## TASK DIRECTIONS
Within the records that follow, determine how many lines include the word "left". State the number and nothing further.

Data entries:
_ _ _

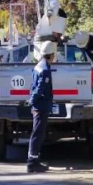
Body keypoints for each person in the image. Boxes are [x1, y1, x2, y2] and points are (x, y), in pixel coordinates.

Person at [27, 40, 56, 173]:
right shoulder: (45, 70)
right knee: (38, 134)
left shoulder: (39, 65)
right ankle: (32, 162)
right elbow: (40, 89)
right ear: (50, 55)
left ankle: (34, 160)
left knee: (37, 133)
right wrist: (33, 101)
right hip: (41, 106)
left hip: (39, 106)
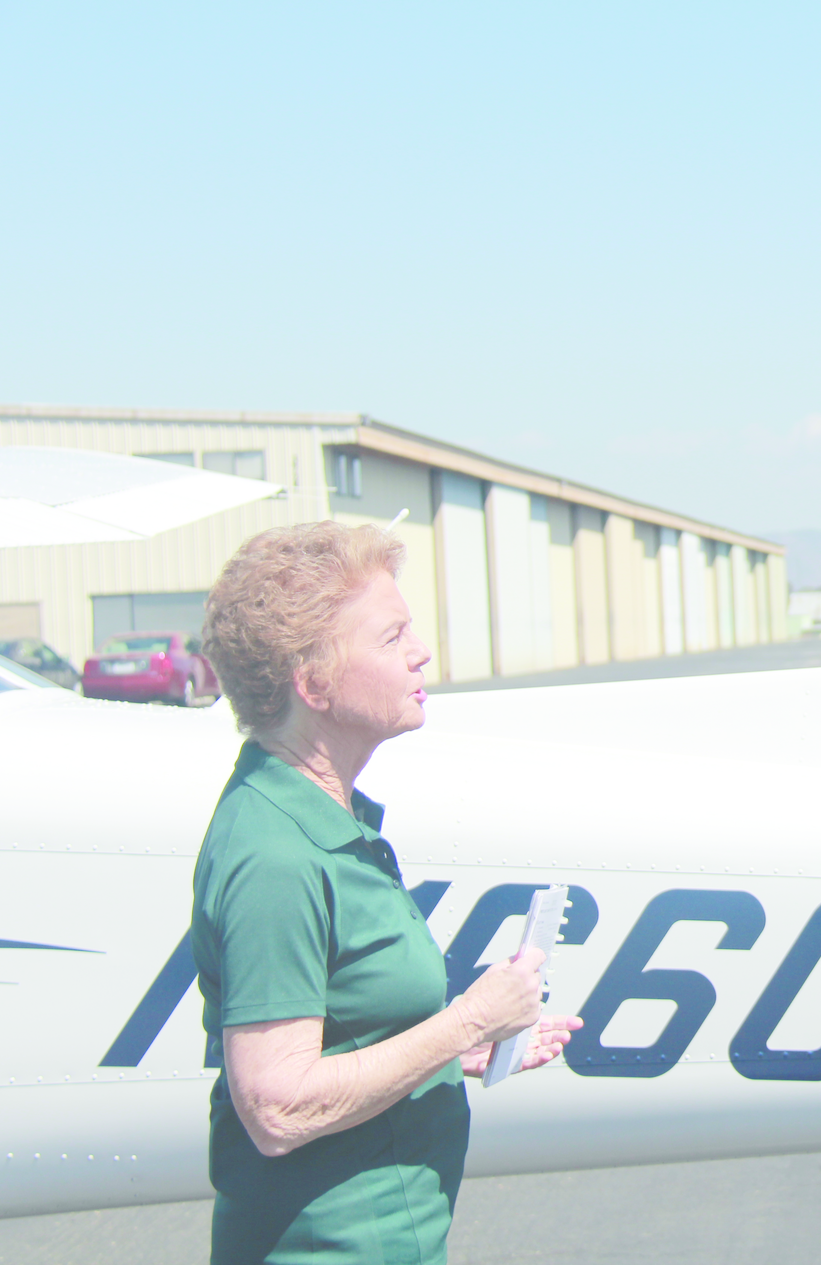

_ _ _

## SOLUTION TO THE EXERCISE
4